ÄRZTE.DE: Übernimmt meine Krankenkasse denn die Kosten einer solchen Therapie?

Dr. Pfitzer: Bei therapeutischen Behandlungen ist es sicherlich einfacher eine Erstattung zu bekommen als bei einer zahnärztlichen CMD-Behandlung. Viele gesetzliche Krankenkassen bezuschussen zumindest Osteopathie. In dem Fall brauchen Sie vom Arzt lediglich eine Verschreibung. Die Kosten halten sich dabei aber auch noch im Rahmen.
Die CMD-Therapie beim Zahnarzt ist grundsätzlich keine Leistung der gesetzlichen Kassen. Es lohnt sich aber, trotzdem anzufragen. Manchmal hat man Glück mit der Bearbeiterin oder dem Bearbeiter, sofern die Voraussetzungen stimmen – etwa eine klare Diagnose von einem Facharzt. Viele gesetzliche Kassen haben auch Bonusprogramme, unter die zumindest ein Teil der Leistungen fallen könnte. Die Systeme sind da sehr unterschiedlich, deshalb müssten Sie auch hier genauer nachfragen.
Private Krankenversicherungen und Zusatzversicherungen sollten die zahnärztliche CMD-Behandlung im Normalfall erstatten. Das hängt aber auch sehr vom Tarif ab, da gibt es ja viele Unterschiede. Eine gewisse Rücksprache lohnt sich immer. Ich würde im Voraus also immer mit den Zuständigen sprechen. Meistens läuft auch hier die Erstattung nicht ganz so leicht ab. Oft möchte die Versicherung erst medizinische Begründungen und Gutachten haben. Das kann dann auch sehr langwierig werden.

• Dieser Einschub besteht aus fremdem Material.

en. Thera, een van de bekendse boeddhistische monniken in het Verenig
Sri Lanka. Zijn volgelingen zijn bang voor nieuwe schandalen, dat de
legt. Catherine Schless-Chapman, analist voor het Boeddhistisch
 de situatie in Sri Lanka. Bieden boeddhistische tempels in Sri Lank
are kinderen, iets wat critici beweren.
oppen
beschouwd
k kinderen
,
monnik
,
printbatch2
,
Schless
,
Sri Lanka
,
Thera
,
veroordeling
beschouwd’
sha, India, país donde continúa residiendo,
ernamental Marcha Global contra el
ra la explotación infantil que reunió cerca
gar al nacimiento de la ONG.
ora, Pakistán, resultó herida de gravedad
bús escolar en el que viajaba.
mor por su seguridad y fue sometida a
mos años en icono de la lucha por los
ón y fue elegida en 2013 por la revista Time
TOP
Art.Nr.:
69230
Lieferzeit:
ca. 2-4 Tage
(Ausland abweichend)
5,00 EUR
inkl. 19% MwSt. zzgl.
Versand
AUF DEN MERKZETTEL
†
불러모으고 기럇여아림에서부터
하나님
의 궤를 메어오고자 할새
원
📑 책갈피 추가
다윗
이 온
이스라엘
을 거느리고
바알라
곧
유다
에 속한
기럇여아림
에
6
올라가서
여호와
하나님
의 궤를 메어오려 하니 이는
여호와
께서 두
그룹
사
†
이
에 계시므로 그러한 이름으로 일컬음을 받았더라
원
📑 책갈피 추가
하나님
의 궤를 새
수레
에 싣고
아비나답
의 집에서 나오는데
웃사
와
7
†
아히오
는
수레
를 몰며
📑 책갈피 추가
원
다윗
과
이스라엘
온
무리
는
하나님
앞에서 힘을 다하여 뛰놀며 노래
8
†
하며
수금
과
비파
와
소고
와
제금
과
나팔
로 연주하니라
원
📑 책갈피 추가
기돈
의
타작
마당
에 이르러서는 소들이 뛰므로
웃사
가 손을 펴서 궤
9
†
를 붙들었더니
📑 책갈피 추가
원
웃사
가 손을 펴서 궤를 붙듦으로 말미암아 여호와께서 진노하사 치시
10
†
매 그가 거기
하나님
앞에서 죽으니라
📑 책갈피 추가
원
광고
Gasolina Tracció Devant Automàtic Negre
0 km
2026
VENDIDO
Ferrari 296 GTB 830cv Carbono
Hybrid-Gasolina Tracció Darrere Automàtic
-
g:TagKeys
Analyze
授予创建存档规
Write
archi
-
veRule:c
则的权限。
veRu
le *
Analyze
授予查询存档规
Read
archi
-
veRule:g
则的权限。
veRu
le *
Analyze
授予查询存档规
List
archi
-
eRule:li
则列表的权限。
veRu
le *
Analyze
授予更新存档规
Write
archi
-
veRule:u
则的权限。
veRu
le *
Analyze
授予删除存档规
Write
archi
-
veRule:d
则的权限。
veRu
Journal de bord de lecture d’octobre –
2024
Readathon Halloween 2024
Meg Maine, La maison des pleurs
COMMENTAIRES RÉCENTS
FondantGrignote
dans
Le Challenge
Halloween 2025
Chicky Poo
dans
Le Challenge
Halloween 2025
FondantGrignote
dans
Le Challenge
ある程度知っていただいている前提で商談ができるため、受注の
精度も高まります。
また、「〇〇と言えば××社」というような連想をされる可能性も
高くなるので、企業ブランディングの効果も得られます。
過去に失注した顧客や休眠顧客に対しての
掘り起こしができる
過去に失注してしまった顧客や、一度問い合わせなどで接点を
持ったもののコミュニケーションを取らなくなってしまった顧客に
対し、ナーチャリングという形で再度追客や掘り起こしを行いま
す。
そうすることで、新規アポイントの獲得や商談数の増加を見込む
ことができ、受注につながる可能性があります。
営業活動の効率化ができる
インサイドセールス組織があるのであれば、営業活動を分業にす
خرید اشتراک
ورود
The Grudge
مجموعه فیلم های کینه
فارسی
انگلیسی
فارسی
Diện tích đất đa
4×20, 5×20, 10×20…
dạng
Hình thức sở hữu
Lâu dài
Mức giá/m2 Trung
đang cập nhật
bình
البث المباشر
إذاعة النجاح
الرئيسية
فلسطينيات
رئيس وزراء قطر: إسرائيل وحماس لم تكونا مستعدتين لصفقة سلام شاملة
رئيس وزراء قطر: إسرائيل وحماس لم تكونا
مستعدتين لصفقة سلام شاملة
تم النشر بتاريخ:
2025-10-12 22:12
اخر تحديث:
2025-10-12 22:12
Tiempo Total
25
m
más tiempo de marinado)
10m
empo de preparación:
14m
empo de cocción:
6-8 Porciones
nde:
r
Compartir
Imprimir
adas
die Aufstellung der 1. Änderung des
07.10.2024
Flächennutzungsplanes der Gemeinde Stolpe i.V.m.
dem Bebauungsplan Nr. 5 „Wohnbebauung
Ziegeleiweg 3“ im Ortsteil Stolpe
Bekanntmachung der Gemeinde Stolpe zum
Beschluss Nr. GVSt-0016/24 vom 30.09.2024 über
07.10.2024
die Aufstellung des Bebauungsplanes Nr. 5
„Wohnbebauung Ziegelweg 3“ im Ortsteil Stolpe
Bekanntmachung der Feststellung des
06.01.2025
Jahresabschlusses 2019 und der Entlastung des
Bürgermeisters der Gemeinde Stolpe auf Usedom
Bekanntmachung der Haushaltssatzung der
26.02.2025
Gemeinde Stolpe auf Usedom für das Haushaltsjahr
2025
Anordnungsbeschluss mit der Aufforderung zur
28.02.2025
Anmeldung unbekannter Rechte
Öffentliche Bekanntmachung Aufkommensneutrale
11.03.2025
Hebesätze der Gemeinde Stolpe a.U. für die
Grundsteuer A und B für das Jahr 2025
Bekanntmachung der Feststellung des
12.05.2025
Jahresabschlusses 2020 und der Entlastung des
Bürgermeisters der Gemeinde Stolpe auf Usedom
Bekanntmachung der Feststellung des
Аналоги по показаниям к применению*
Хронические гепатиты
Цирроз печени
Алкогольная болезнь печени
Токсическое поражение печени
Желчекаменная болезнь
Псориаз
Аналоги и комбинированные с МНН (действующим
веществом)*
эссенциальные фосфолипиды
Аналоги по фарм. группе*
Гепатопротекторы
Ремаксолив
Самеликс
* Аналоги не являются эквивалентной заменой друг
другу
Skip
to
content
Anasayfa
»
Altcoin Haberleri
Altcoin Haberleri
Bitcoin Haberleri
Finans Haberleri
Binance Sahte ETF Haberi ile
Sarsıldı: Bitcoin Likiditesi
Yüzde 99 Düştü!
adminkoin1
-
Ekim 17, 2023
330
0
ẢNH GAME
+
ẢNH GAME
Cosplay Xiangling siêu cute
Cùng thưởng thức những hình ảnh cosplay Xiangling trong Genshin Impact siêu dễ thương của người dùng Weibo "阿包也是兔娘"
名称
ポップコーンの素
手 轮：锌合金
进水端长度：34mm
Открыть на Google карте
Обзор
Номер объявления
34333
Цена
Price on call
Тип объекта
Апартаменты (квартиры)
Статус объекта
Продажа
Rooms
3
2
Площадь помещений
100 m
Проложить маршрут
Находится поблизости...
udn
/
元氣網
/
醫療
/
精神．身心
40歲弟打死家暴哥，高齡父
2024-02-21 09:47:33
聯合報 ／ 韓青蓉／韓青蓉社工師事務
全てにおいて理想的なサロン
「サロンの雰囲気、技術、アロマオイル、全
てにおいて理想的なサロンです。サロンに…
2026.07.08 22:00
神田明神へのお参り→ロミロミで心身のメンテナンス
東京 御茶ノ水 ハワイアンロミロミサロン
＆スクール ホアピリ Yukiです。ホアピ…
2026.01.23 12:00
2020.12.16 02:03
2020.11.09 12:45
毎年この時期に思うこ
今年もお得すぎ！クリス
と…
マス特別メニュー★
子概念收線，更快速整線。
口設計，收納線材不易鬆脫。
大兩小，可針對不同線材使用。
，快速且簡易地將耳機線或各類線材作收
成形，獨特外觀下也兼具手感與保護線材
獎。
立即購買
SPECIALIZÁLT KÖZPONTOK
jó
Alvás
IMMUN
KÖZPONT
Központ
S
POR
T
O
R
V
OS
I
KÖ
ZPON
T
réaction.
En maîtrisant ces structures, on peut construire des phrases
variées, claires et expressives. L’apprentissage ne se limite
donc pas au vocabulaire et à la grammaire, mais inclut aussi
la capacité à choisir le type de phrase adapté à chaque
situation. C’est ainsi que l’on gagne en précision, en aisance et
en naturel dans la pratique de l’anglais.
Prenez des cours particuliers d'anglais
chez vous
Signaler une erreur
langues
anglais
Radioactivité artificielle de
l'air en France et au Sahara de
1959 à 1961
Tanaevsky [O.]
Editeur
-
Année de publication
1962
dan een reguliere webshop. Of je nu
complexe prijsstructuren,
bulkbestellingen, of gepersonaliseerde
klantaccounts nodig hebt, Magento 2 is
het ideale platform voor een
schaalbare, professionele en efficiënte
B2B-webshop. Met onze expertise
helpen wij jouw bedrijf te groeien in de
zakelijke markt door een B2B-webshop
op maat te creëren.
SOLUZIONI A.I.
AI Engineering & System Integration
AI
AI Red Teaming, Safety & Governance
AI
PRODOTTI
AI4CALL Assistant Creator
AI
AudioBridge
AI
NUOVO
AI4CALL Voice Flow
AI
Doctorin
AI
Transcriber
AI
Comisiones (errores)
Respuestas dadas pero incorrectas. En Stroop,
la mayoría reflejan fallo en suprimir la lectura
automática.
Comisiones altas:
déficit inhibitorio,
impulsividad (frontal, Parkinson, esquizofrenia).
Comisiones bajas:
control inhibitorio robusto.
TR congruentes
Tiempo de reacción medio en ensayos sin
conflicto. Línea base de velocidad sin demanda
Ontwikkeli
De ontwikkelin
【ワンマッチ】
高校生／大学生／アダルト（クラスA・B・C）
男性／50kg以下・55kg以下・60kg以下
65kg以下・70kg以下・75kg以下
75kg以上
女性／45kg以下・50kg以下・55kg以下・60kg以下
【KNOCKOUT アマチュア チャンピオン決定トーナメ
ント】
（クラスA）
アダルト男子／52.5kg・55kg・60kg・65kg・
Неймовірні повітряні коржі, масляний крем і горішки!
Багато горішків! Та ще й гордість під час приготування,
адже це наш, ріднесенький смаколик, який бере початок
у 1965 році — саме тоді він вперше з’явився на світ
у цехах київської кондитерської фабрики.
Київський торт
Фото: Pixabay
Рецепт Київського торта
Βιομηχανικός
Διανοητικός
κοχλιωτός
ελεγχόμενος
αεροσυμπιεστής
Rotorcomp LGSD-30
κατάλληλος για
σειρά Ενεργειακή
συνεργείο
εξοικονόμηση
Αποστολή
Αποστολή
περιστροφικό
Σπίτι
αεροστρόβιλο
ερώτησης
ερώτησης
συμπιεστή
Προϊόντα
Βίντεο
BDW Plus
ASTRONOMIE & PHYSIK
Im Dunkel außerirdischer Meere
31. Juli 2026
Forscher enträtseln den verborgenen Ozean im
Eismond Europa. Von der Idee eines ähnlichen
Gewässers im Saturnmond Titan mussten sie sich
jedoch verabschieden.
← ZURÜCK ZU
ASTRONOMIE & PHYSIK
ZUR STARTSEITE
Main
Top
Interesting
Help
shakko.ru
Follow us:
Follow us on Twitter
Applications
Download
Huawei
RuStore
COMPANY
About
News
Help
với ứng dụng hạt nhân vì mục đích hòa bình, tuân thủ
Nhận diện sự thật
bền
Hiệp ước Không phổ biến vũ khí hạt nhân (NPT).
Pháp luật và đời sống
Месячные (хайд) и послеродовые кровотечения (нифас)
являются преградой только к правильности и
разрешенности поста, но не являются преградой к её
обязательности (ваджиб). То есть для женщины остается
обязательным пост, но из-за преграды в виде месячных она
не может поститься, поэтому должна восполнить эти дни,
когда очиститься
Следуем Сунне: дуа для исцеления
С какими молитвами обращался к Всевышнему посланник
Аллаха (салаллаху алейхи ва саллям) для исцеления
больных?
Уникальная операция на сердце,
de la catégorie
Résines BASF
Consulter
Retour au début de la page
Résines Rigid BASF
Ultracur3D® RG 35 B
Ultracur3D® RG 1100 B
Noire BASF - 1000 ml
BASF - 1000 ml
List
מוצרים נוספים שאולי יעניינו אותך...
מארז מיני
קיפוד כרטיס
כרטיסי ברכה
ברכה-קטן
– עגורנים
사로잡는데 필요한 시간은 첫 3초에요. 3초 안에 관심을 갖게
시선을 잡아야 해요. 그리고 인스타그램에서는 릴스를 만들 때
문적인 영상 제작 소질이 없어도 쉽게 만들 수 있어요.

ÄRZTE.DE: Was kann ich denn selbst gegen CMD tun? Gibt es eine Möglichkeit vorzubeugen?

Dr. Pfitzer: Letztendlich kommen wir da wieder auf die Frage nach den Auslösern der CMD zurück: vorneweg unser Lebensstil. Man sollte das Potenzial nicht unterschätzen, das im Alltag und in der Lebensweise steckt. Einerseits kann es uns stark in die CMD bringen, andererseits können wir damit selbst auch präventiv und therapeutisch etwas tun. Das Wichtigste ist sicherlich zu betrachten, wie es mit dem Stress aussieht. Wo gibt es Belastungssituationen, die ich verändern könnte? Muss ich wirklich so hohe Ansprüche an mich, meine Arbeit oder das Familienleben haben? Als zweiten Schritt gilt es, sich Techniken anzueignen, um mit Stress besser umzugehen, etwa Autogenes Training.
Auch unser Schlaf ist bei CMD wichtig. Die meisten haben heutzutage Schlafmangel oder Schlafstörrungen. Auch da kann CMD verstärkt auftreten, weil der Körper sich nicht mehr so gut regenerieren kann. Zudem können gewisse Schlafpositionen, bei denen der Kiefer immer nur in eine Richtung gedrückt wird, die Beschwerden verstärken; etwa wenn man immer auf der gleichen Seite schläft oder sich vor dem Fernseher abstützt. Die Ernährung spielt natürlich auch eine Rolle.
Wir müssen uns immer fragen: Wie sind wir überhaupt in diese Situation gekommen? Wenn wir das nicht ändern, wird sie immer wieder kommen. Auch wenn es für den Einzelnen anstrengend sein kann, seine Gewohnheiten zu ändern: Es lohnt sich!